Collected data.
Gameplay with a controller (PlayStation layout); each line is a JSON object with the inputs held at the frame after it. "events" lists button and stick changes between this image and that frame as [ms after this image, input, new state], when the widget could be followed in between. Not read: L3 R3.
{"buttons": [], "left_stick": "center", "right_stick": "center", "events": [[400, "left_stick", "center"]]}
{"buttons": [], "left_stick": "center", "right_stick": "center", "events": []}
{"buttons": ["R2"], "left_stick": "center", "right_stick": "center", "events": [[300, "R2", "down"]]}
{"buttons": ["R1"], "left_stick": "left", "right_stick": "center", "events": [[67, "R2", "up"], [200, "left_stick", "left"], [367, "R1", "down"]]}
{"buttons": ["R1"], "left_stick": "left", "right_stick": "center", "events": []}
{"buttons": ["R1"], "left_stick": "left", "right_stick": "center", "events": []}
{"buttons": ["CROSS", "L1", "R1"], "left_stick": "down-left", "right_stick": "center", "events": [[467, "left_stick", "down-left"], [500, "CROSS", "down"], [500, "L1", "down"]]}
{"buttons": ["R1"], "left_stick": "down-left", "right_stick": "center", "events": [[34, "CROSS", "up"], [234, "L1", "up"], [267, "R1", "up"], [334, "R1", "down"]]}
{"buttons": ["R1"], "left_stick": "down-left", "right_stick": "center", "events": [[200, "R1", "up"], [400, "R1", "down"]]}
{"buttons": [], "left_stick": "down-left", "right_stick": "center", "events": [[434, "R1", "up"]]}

Task.
Write out every record verbatim.

Solution for this task.
Gameplay with a controller (PlayStation layout); each line is a JSON object with the inputs held at the frame after it. "events" lists button and stick changes between this image and that frame as [ms after this image, input, new state], when the widget could be followed in between. Not read: L3 R3.
{"buttons": [], "left_stick": "center", "right_stick": "center", "events": [[400, "left_stick", "center"]]}
{"buttons": [], "left_stick": "center", "right_stick": "center", "events": []}
{"buttons": ["R2"], "left_stick": "center", "right_stick": "center", "events": [[300, "R2", "down"]]}
{"buttons": ["R1"], "left_stick": "left", "right_stick": "center", "events": [[67, "R2", "up"], [200, "left_stick", "left"], [367, "R1", "down"]]}
{"buttons": ["R1"], "left_stick": "left", "right_stick": "center", "events": []}
{"buttons": ["R1"], "left_stick": "left", "right_stick": "center", "events": []}
{"buttons": ["CROSS", "L1", "R1"], "left_stick": "down-left", "right_stick": "center", "events": [[467, "left_stick", "down-left"], [500, "CROSS", "down"], [500, "L1", "down"]]}
{"buttons": ["R1"], "left_stick": "down-left", "right_stick": "center", "events": [[34, "CROSS", "up"], [234, "L1", "up"], [267, "R1", "up"], [334, "R1", "down"]]}
{"buttons": ["R1"], "left_stick": "down-left", "right_stick": "center", "events": [[200, "R1", "up"], [400, "R1", "down"]]}
{"buttons": [], "left_stick": "down-left", "right_stick": "center", "events": [[434, "R1", "up"]]}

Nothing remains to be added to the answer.